Less is more: Making the move to a smaller home


This room is a before shot prior to being staged.

By Katie Richard/Active Senior’s Digest

Often times, as the old adage goes, less is more.

This may be true for the seniors whose four-bedroom home that was once filled with the pitter patter of little feet before it became the “hang-out spot” for neighbourhood kids is now a place of peace.

It’s true for the older adults whose two-car garage that used to house the ski equipment, buckets of sidewalk chalk , bubbles and rows of bicycles has become empty.


This is what the room looked like after it had been staged.

Downsizing is part of the circle of life, but it isn’t always one that comes easy.

You can still remember the excitement of purchasing the home. Perhaps it was the one your children took their first steps in. The one they completed their homework in all those years and the one they left to head off to college.

Over the 30 or 40 years, and through children and life, you’ve accumulated a good amount of treasures – and perhaps some that have turned to trash too.

But the three flights of stairs that once were a breeze to climb have taken their toll on your knees. It’s just you and your partner, alone in a home built for five.

So the difficult decision to move is made. But what about all that stuff?

“We’re finding more and more baby boomers are downsizing from homes into a condo or even a rental,” says Vicky Riley Keyes, president and founder, Red Coats Moving Solutions. “More and more people are renting instead of purchasing a condo to perhaps save their money for things like travelling.”

Riley Keyes says the majority of their clients are 65 and older. Since it’s inception in 2004, the Toronto-based organization has helped more than 1,000 clients ‘declutter’ and downsize.

“I was working in a retirement community at the time and realized there were a lot of people who were overwhelmed at the idea of downsizing,” she says of the start of Red Coats.

The task can be daunting, but with a little preparation, it can go a lot smoother, the expert explains.

“Usually the process starts when they’ve already decided to move and they’re overwhelmed at what they’ve accumulated,” she says. “As much as we’d encourage people to think about this sooner, (in most cases) they really don’t start until it’s really absolutely necessary.”

After deciding what best suits you and your situation – albeit a retirement home, condo, apartment or smaller home – you can then begin to figure out what stays and what goes, Riley Keyes says.
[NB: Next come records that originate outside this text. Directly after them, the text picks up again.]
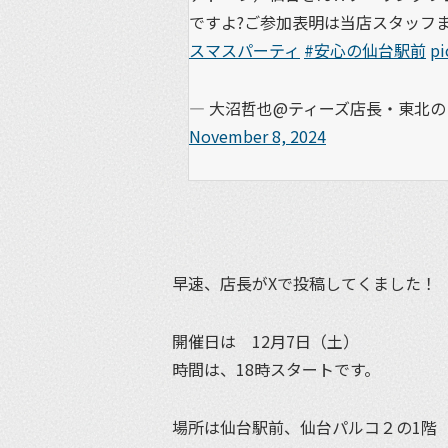
ですよ?ご参加表明は当店スタッフ
スマスパーティ
#安心の仙台駅前
pi
— 大沼哲也@ティーズ店長・東北のラ
November 8, 2024
早速、店長がXで投稿してくました！
開催日は 12月7日（土）
時間は、18時スタートです。
場所は仙台駅前、仙台パルコ２の1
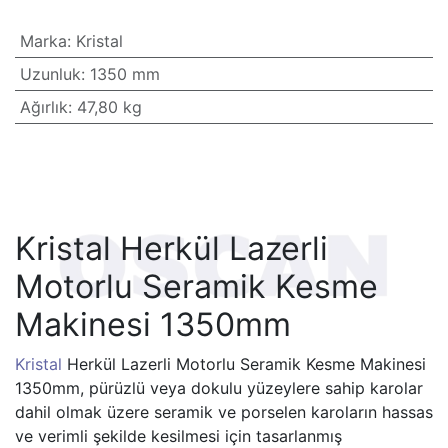
Marka
:
Kristal
Uzunluk
:
1350 mm
Ağırlık
:
47,80 kg
Kristal Herkül Lazerli
Motorlu Seramik Kesme
Makinesi 1350mm
Kristal
Herkül Lazerli Motorlu Seramik Kesme Makinesi
1350mm, pürüzlü veya dokulu yüzeylere sahip karolar
dahil olmak üzere seramik ve porselen karoların hassas
ve verimli şekilde kesilmesi için tasarlanmış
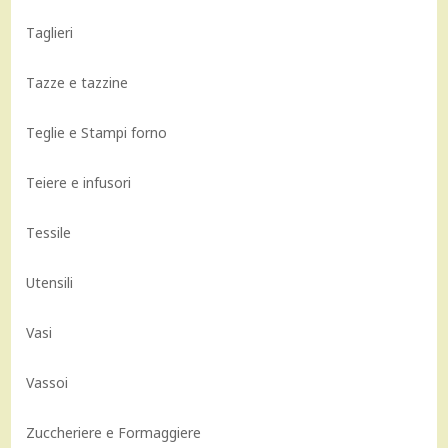
Taglieri
Tazze e tazzine
Teglie e Stampi forno
Teiere e infusori
Tessile
Utensili
Vasi
Vassoi
Zuccheriere e Formaggiere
“We always start at the end in mind. We look at where they’re going,” she says, adding this helps the senior decide on how much they can take and then eventually what exactly they can take with them. “Typically people are moving into a one bedroom and den or two bedrooms and den.”

It’s not always that simple though.

Often times a senior’s new place to call home won’t be able to accommodate the often large and bulky furniture they have.

“Sometimes it means they can take their possessions and sometimes it means they have to buy new,” she says.

Riley Keyes suggests going through the house, one room at time, tagging items based on whether it can go with you, can be sold, donated, recycled or thrown out.

For those who are still leery about downsizing, or perhaps aren’t quite ready to do so yet, she suggests spending 15 minutes a day or per week tackling one room at a time.

“If you break it down into small tasks, it’s much more manageable,” she says. “You’ll accomplish a lot more. Stay focused on one room (at a time).”

Perhaps one of the most challenging aspects to saying farewell to your family home and possessions is the sentimental value it holds, she explains.

“The emotional attachment to things is really the biggest hurdle people have to overcome when downsizing,” she says, adding she was once helping an older man who had remarried after his wife died so the two had accumulated a lot.

In the basement was an old chair that the man said had sentimental value because it was his grandmother’s.

“He said he could still see her sitting in it,” she says.

But Riley Keyes asked him if he used it as it was clear it had been stored downstairs and looked to be too low for him to sit it. He told her he hadn’t used it in years.

She had him sit in the chair and took a photo so that he could keep the memory alive without bringing the chair with him.

“It’s about trying to find innovative ways to preserve memories,” she says. “We find dining suites are the hardest things to get rid of (for people).”

While they mean well by it, Riley Keyes says often times parents or grandparents hold on to things thinking their children or grandchildren will want them, but it’s not typically the case.

“People are holding on to things for their children or grandchildren thinking they want it,” she says. “It’s not very often they will. They’re not interested in your things. They want to start fresh.”

Another thing Red Coats sees often is children storing things at their parent’s homes for years.

One lady was still storing her daughter’s books from university 30 years later, unbeknownst to the daughter, Riley Keyes says. Parents should reach out to children to claim their items.

No matter the reason, downsizing has become a reality, and will become reality, for thousands of seniors each year.

With proper planning, and the helps of others, it doesn’t have to be difficult.

There are ways to make it easier, Riley Keyes says, and ways to do it that keep the memories alive.